Die Begleitung von Heimbewohnern zu Arztbesuchen ist eine Regelleistung der Heimträger

Pro Pflege - Selbsthilfenetzwerk vertritt seit Jahren die Auffassung, dass die Heimbetreiber für ihre Bewohner bei notwendigen Arztbesuchen außerhalb der Einrichtung auch eine notwendige Begleitung als Regelleistung sicher zu stellen haben, und die finanziellen Aufwendungen hierfür nicht als Zusatzleistung oder sonstige Leistung abgerechnet werden dürfen. Vielmehr sind solche Leistungen Teil der allgemeinen Pflegeleistungen, die durch den entsprechenden Pflegesatz abgegolten werden.
Dies kann einmal aus dem Regelwerk der Pflegeversicherung, dem Sozialgesetzbuch (SGB) XI, gefolgert werden. Im Übrigen sind solche Leistungsansprüche teilweise sogar ausdrücklich in den Rahmenverträgen nach § 75 SGB XI näher beschrieben.

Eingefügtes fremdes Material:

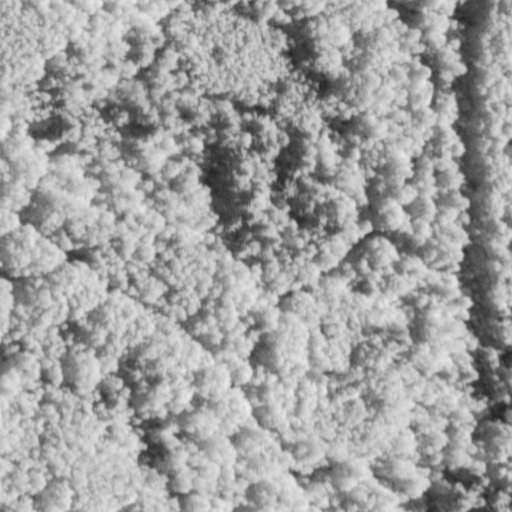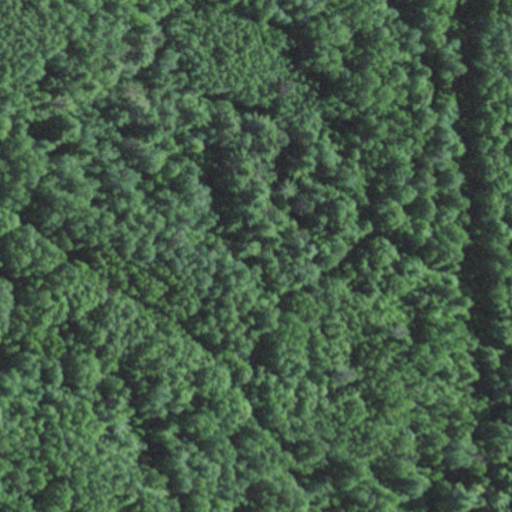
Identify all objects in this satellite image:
quarry: (256, 256)
road: (0, 285)
road: (177, 333)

Dass diesbezügliche Begleitungszeiten kostenfrei zu gestalten sind, ergibt sich auch aus dem Rechtsgedanken, dass erforderliche Begleitungszeiten zu Arztbesuchen und sonstigen Therapeuten bei der Zuordnung von Pflegestufen zu berücksichtigen sind.

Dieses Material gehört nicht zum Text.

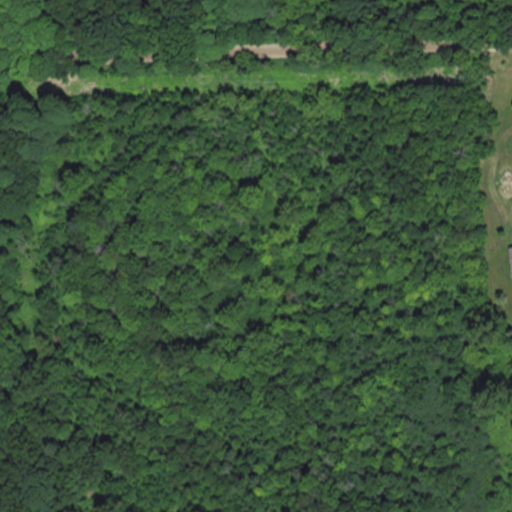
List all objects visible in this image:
road: (302, 49)
road: (45, 51)
park: (244, 255)
building: (511, 260)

In einem Beschluss des Verwaltungsgerichtshofes in Kassel vom 24.03.2015 - 10 A 272/14 - wurde nun erneut bestätigt, dass die Heimbetreiber keine Entgelte von Heimbewohnern für die Begleitung zum Arztbesuch bzw. Therapeutenbesuch erheben dürfen.
Anderslautende Erklärungen müssen nach Auffassung von Pro Pflege - Selbsthilfenetzwerk als rechtswidrig angesehen werden. Dies vor allem deshalb, weil sie gegen die Rechtsgrundsätze des SGB XI verstoßen.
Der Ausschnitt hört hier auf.